- _WORK ITEM_
Give all of the listing again word for word, with images excluded.

- _INFORMATION PROVIDED_
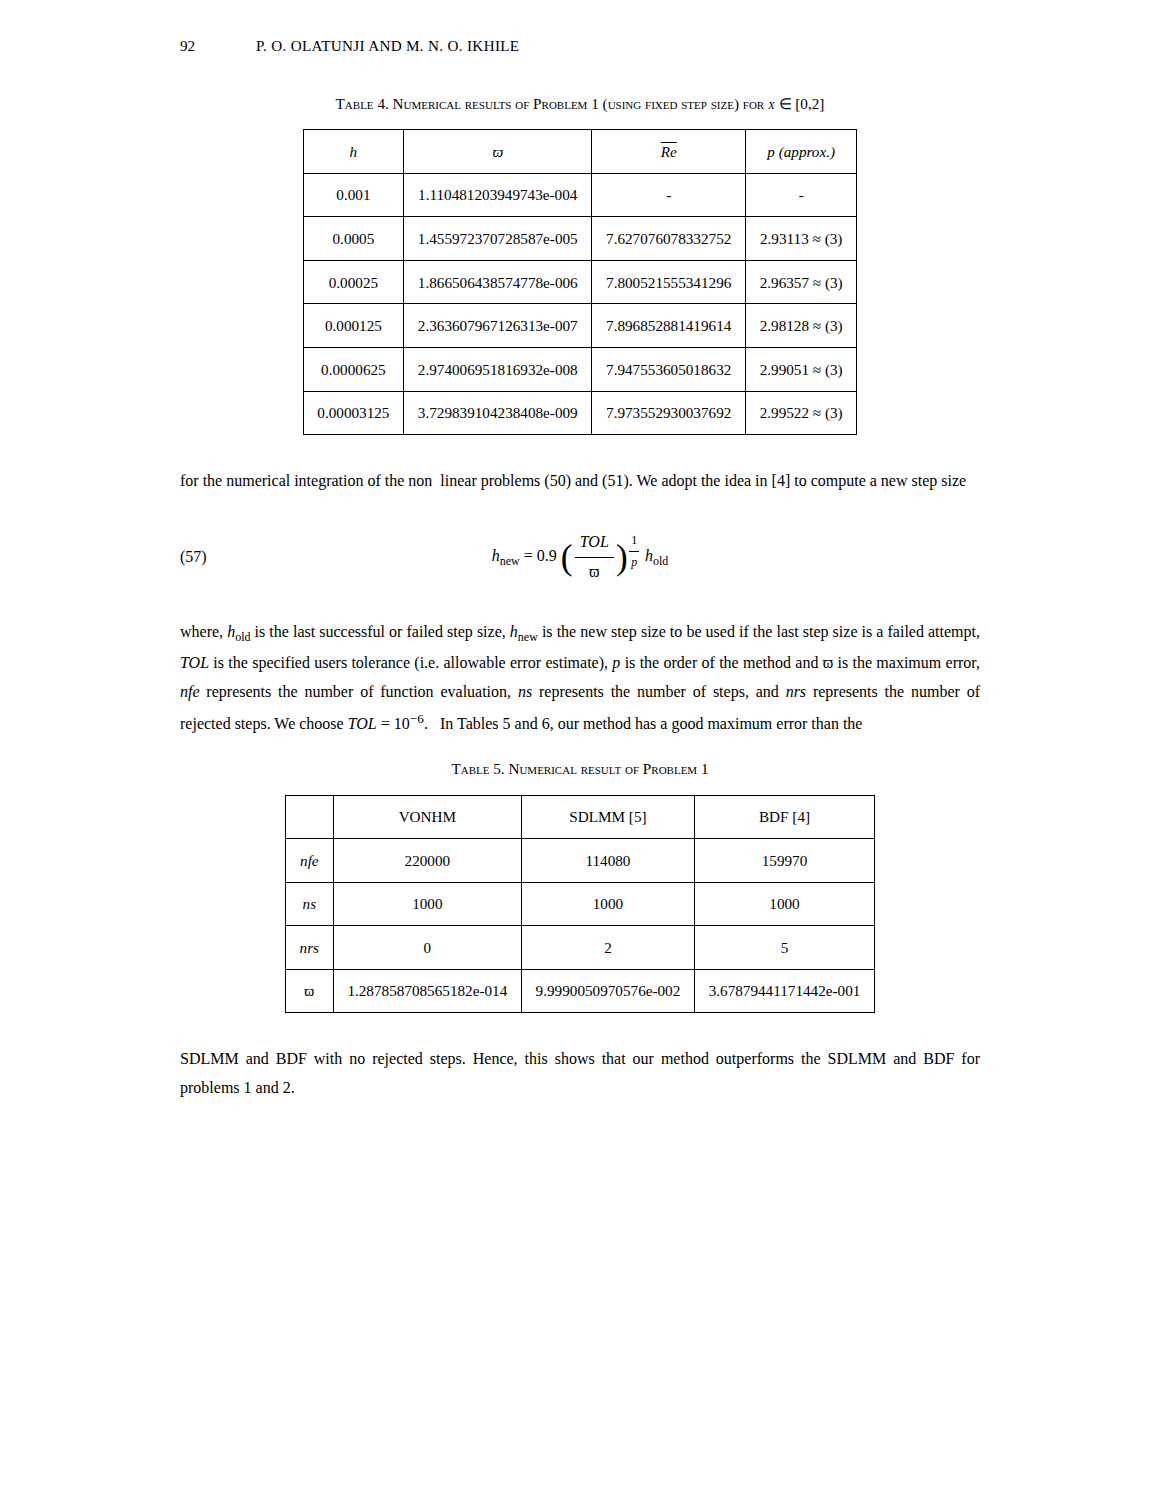92 P. O. OLATUNJI AND M. N. O. IKHILE
Table 4. Numerical results of Problem 1 (using fixed step size) for x ∈ [0,2]
| h | ϖ | Re | p (approx.) |
| --- | --- | --- | --- |
| 0.001 | 1.110481203949743e-004 | - | - |
| 0.0005 | 1.455972370728587e-005 | 7.627076078332752 | 2.93113 ≈ (3) |
| 0.00025 | 1.866506438574778e-006 | 7.800521555341296 | 2.96357 ≈ (3) |
| 0.000125 | 2.363607967126313e-007 | 7.896852881419614 | 2.98128 ≈ (3) |
| 0.0000625 | 2.974006951816932e-008 | 7.947553605018632 | 2.99051 ≈ (3) |
| 0.00003125 | 3.729839104238408e-009 | 7.973552930037692 | 2.99522 ≈ (3) |
for the numerical integration of the non linear problems (50) and (51). We adopt the idea in [4] to compute a new step size
(57) hnew = 0.9 (TOL ϖ) 1 p hold
where, hold is the last successful or failed step size, hnew is the new step size to be used if the last step size is a failed attempt, TOL is the specified users tolerance (i.e. allowable error estimate), p is the order of the method and ϖ is the maximum error, nfe represents the number of function evaluation, ns represents the number of steps, and nrs represents the number of rejected steps. We choose TOL = 10−6. In Tables 5 and 6, our method has a good maximum error than the
Table 5. Numerical result of Problem 1
| | VONHM | SDLMM [5] | BDF [4] |
| --- | --- | --- | --- |
| nfe | 220000 | 114080 | 159970 |
| ns | 1000 | 1000 | 1000 |
| nrs | 0 | 2 | 5 |
| ϖ | 1.287858708565182e-014 | 9.9990050970576e-002 | 3.67879441171442e-001 |
SDLMM and BDF with no rejected steps. Hence, this shows that our method outperforms the SDLMM and BDF for problems 1 and 2.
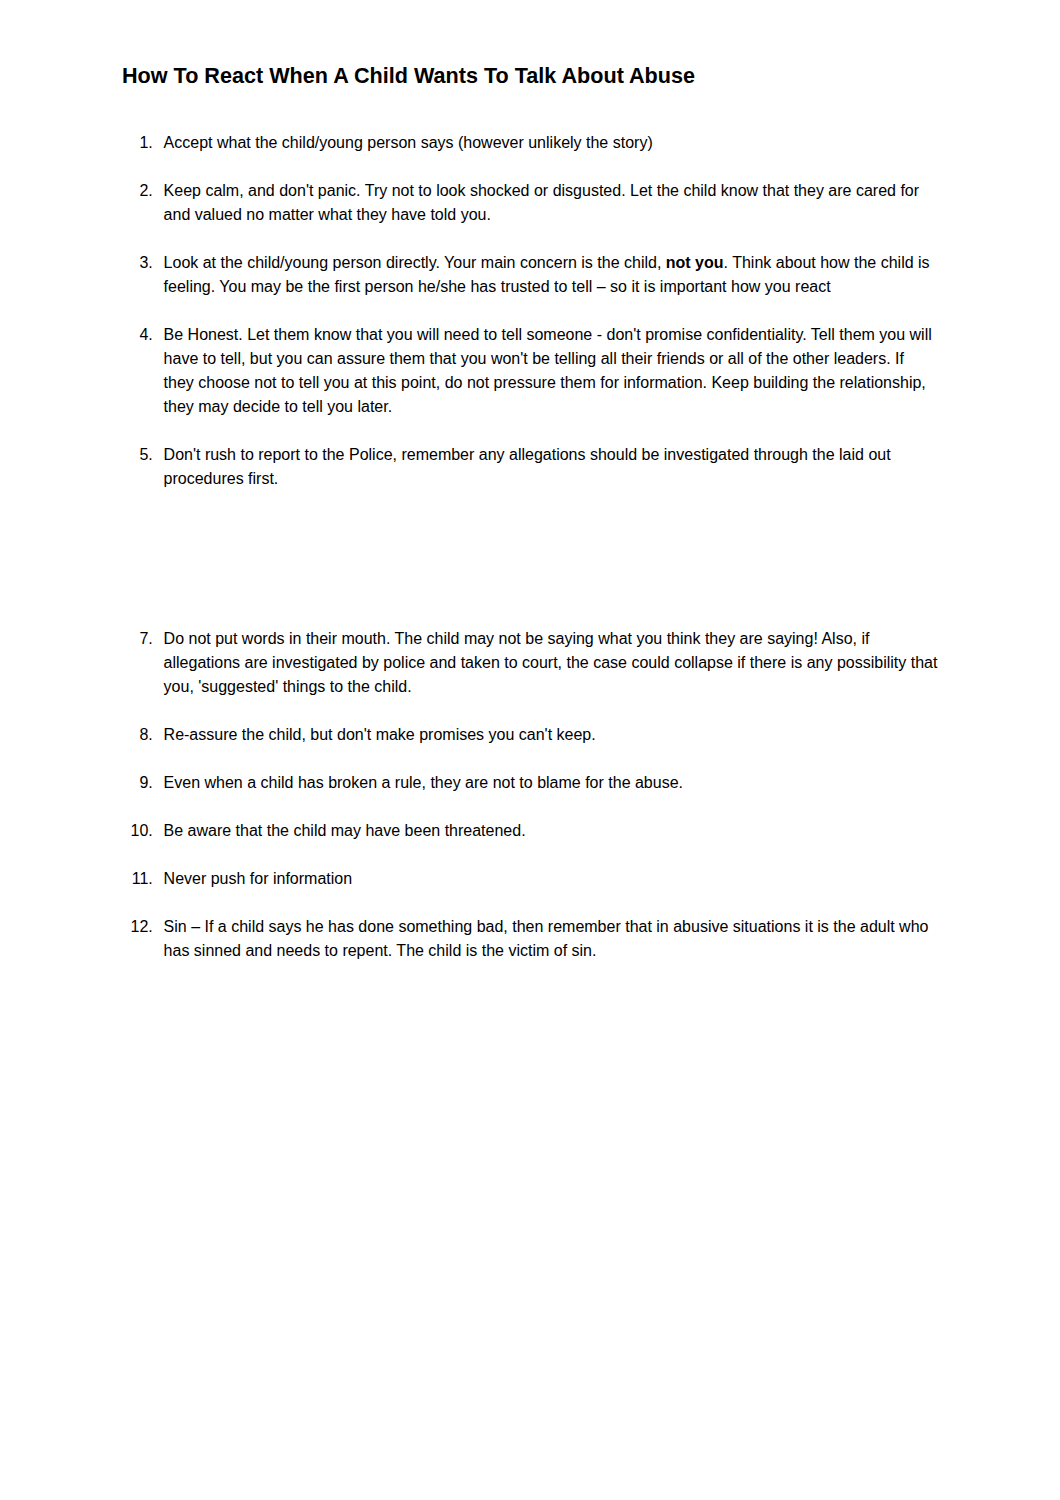How To React When A Child Wants To Talk About Abuse
Accept what the child/young person says (however unlikely the story)
Keep calm, and don't panic. Try not to look shocked or disgusted. Let the child know that they are cared for and valued no matter what they have told you.
Look at the child/young person directly. Your main concern is the child, not you. Think about how the child is feeling. You may be the first person he/she has trusted to tell – so it is important how you react
Be Honest. Let them know that you will need to tell someone - don't promise confidentiality. Tell them you will have to tell, but you can assure them that you won't be telling all their friends or all of the other leaders. If they choose not to tell you at this point, do not pressure them for information. Keep building the relationship, they may decide to tell you later.
Don't rush to report to the Police, remember any allegations should be investigated through the laid out procedures first.
Do not put words in their mouth. The child may not be saying what you think they are saying! Also, if allegations are investigated by police and taken to court, the case could collapse if there is any possibility that you, 'suggested' things to the child.
Re-assure the child, but don't make promises you can't keep.
Even when a child has broken a rule, they are not to blame for the abuse.
Be aware that the child may have been threatened.
Never push for information
Sin – If a child says he has done something bad, then remember that in abusive situations it is the adult who has sinned and needs to repent. The child is the victim of sin.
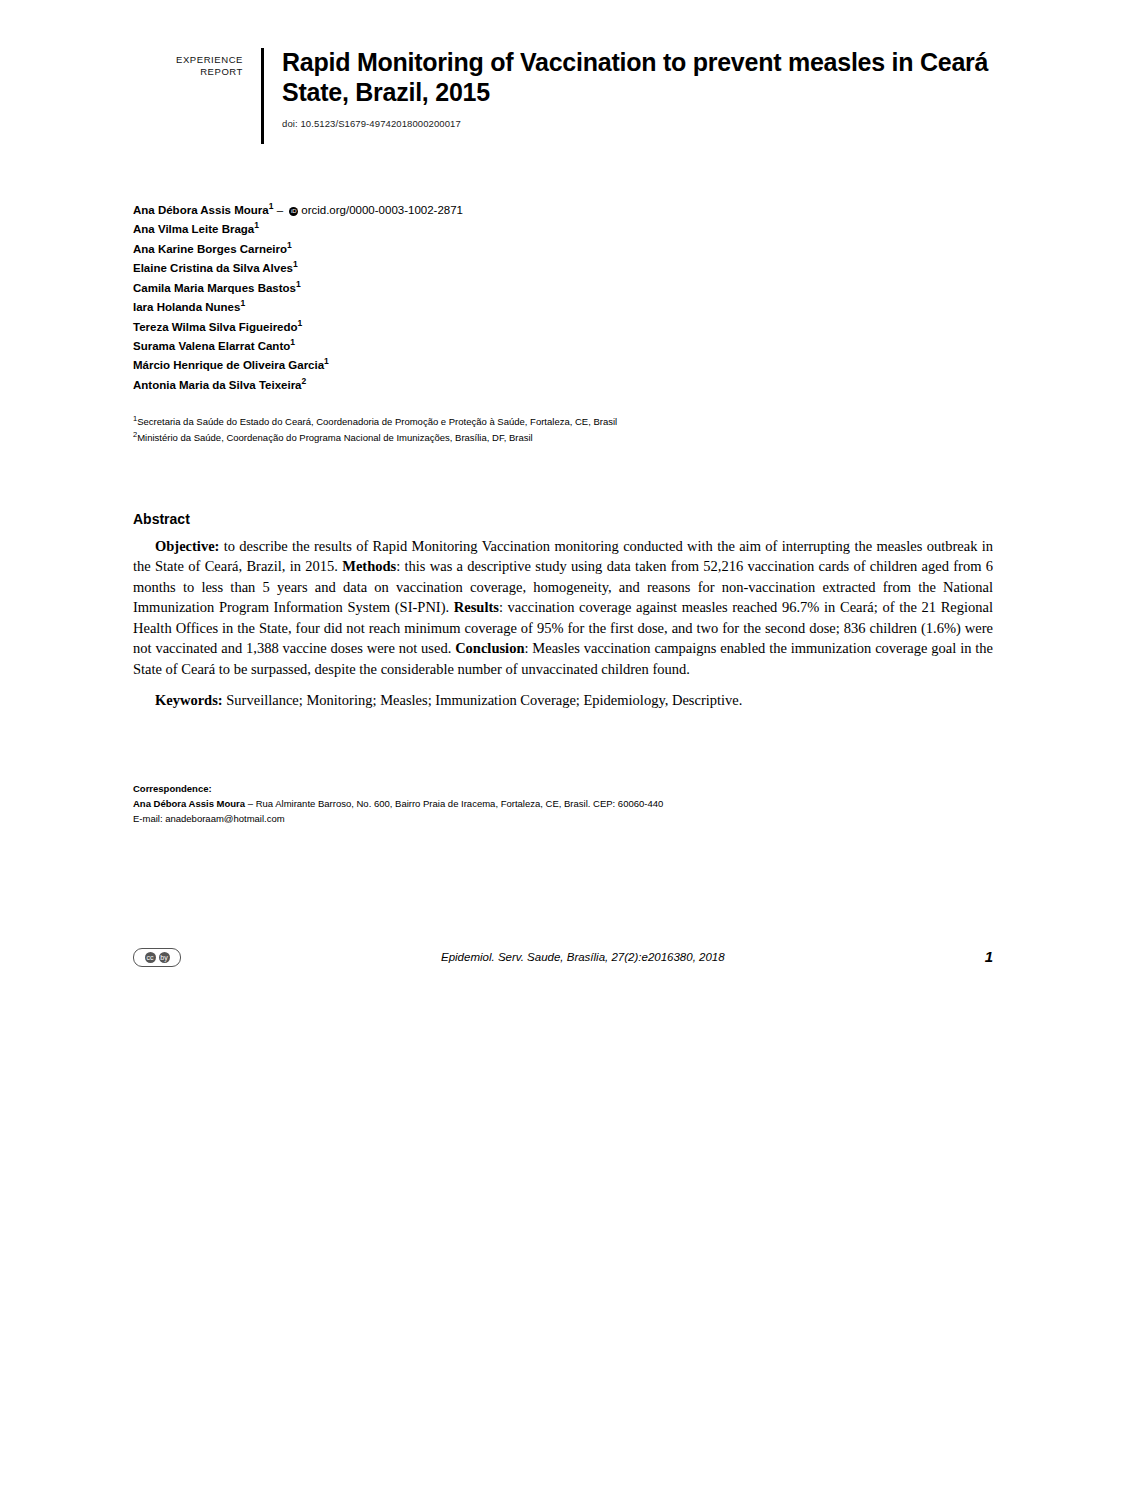Experience
report
Rapid Monitoring of Vaccination to prevent measles in Ceará State, Brazil, 2015
doi: 10.5123/S1679-49742018000200017
Ana Débora Assis Moura1 – iD orcid.org/0000-0003-1002-2871
Ana Vilma Leite Braga1
Ana Karine Borges Carneiro1
Elaine Cristina da Silva Alves1
Camila Maria Marques Bastos1
Iara Holanda Nunes1
Tereza Wilma Silva Figueiredo1
Surama Valena Elarrat Canto1
Márcio Henrique de Oliveira Garcia1
Antonia Maria da Silva Teixeira2
1Secretaria da Saúde do Estado do Ceará, Coordenadoria de Promoção e Proteção à Saúde, Fortaleza, CE, Brasil
2Ministério da Saúde, Coordenação do Programa Nacional de Imunizações, Brasília, DF, Brasil
Abstract
Objective: to describe the results of Rapid Monitoring Vaccination monitoring conducted with the aim of interrupting the measles outbreak in the State of Ceará, Brazil, in 2015. Methods: this was a descriptive study using data taken from 52,216 vaccination cards of children aged from 6 months to less than 5 years and data on vaccination coverage, homogeneity, and reasons for non-vaccination extracted from the National Immunization Program Information System (SI-PNI). Results: vaccination coverage against measles reached 96.7% in Ceará; of the 21 Regional Health Offices in the State, four did not reach minimum coverage of 95% for the first dose, and two for the second dose; 836 children (1.6%) were not vaccinated and 1,388 vaccine doses were not used. Conclusion: Measles vaccination campaigns enabled the immunization coverage goal in the State of Ceará to be surpassed, despite the considerable number of unvaccinated children found.
Keywords: Surveillance; Monitoring; Measles; Immunization Coverage; Epidemiology, Descriptive.
Correspondence:
Ana Débora Assis Moura – Rua Almirante Barroso, No. 600, Bairro Praia de Iracema, Fortaleza, CE, Brasil. CEP: 60060-440
E-mail: anadeboraam@hotmail.com
cc by
Epidemiol. Serv. Saude, Brasília, 27(2):e2016380, 2018
1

- _RESPONSE TO THIS EXERCISE_
92 P. O. OLATUNJI AND M. N. O. IKHILE
Table 4. Numerical results of Problem 1 (using fixed step size) for x ∈ [0,2]
| h | ϖ | Re | p (approx.) |
| --- | --- | --- | --- |
| 0.001 | 1.110481203949743e-004 | - | - |
| 0.0005 | 1.455972370728587e-005 | 7.627076078332752 | 2.93113 ≈ (3) |
| 0.00025 | 1.866506438574778e-006 | 7.800521555341296 | 2.96357 ≈ (3) |
| 0.000125 | 2.363607967126313e-007 | 7.896852881419614 | 2.98128 ≈ (3) |
| 0.0000625 | 2.974006951816932e-008 | 7.947553605018632 | 2.99051 ≈ (3) |
| 0.00003125 | 3.729839104238408e-009 | 7.973552930037692 | 2.99522 ≈ (3) |
for the numerical integration of the non linear problems (50) and (51). We adopt the idea in [4] to compute a new step size
(57) hnew = 0.9 (TOL ϖ) 1 p hold
where, hold is the last successful or failed step size, hnew is the new step size to be used if the last step size is a failed attempt, TOL is the specified users tolerance (i.e. allowable error estimate), p is the order of the method and ϖ is the maximum error, nfe represents the number of function evaluation, ns represents the number of steps, and nrs represents the number of rejected steps. We choose TOL = 10−6. In Tables 5 and 6, our method has a good maximum error than the
Table 5. Numerical result of Problem 1
| | VONHM | SDLMM [5] | BDF [4] |
| --- | --- | --- | --- |
| nfe | 220000 | 114080 | 159970 |
| ns | 1000 | 1000 | 1000 |
| nrs | 0 | 2 | 5 |
| ϖ | 1.287858708565182e-014 | 9.9990050970576e-002 | 3.67879441171442e-001 |
SDLMM and BDF with no rejected steps. Hence, this shows that our method outperforms the SDLMM and BDF for problems 1 and 2.
How To React When A Child Wants To Talk About Abuse
Accept what the child/young person says (however unlikely the story)
Keep calm, and don't panic. Try not to look shocked or disgusted. Let the child know that they are cared for and valued no matter what they have told you.
Look at the child/young person directly. Your main concern is the child, not you. Think about how the child is feeling. You may be the first person he/she has trusted to tell – so it is important how you react
Be Honest. Let them know that you will need to tell someone - don't promise confidentiality. Tell them you will have to tell, but you can assure them that you won't be telling all their friends or all of the other leaders. If they choose not to tell you at this point, do not pressure them for information. Keep building the relationship, they may decide to tell you later.
Don't rush to report to the Police, remember any allegations should be investigated through the laid out procedures first.
Do not put words in their mouth. The child may not be saying what you think they are saying! Also, if allegations are investigated by police and taken to court, the case could collapse if there is any possibility that you, 'suggested' things to the child.
Re-assure the child, but don't make promises you can't keep.
Even when a child has broken a rule, they are not to blame for the abuse.
Be aware that the child may have been threatened.
Never push for information
Sin – If a child says he has done something bad, then remember that in abusive situations it is the adult who has sinned and needs to repent. The child is the victim of sin.
Experience
report
Rapid Monitoring of Vaccination to prevent measles in Ceará State, Brazil, 2015
doi: 10.5123/S1679-49742018000200017
Ana Débora Assis Moura1 – iD orcid.org/0000-0003-1002-2871
Ana Vilma Leite Braga1
Ana Karine Borges Carneiro1
Elaine Cristina da Silva Alves1
Camila Maria Marques Bastos1
Iara Holanda Nunes1
Tereza Wilma Silva Figueiredo1
Surama Valena Elarrat Canto1
Márcio Henrique de Oliveira Garcia1
Antonia Maria da Silva Teixeira2
1Secretaria da Saúde do Estado do Ceará, Coordenadoria de Promoção e Proteção à Saúde, Fortaleza, CE, Brasil
2Ministério da Saúde, Coordenação do Programa Nacional de Imunizações, Brasília, DF, Brasil
Abstract
Objective: to describe the results of Rapid Monitoring Vaccination monitoring conducted with the aim of interrupting the measles outbreak in the State of Ceará, Brazil, in 2015. Methods: this was a descriptive study using data taken from 52,216 vaccination cards of children aged from 6 months to less than 5 years and data on vaccination coverage, homogeneity, and reasons for non-vaccination extracted from the National Immunization Program Information System (SI-PNI). Results: vaccination coverage against measles reached 96.7% in Ceará; of the 21 Regional Health Offices in the State, four did not reach minimum coverage of 95% for the first dose, and two for the second dose; 836 children (1.6%) were not vaccinated and 1,388 vaccine doses were not used. Conclusion: Measles vaccination campaigns enabled the immunization coverage goal in the State of Ceará to be surpassed, despite the considerable number of unvaccinated children found.
Keywords: Surveillance; Monitoring; Measles; Immunization Coverage; Epidemiology, Descriptive.
Correspondence:
Ana Débora Assis Moura – Rua Almirante Barroso, No. 600, Bairro Praia de Iracema, Fortaleza, CE, Brasil. CEP: 60060-440
E-mail: anadeboraam@hotmail.com
cc by
Epidemiol. Serv. Saude, Brasília, 27(2):e2016380, 2018
1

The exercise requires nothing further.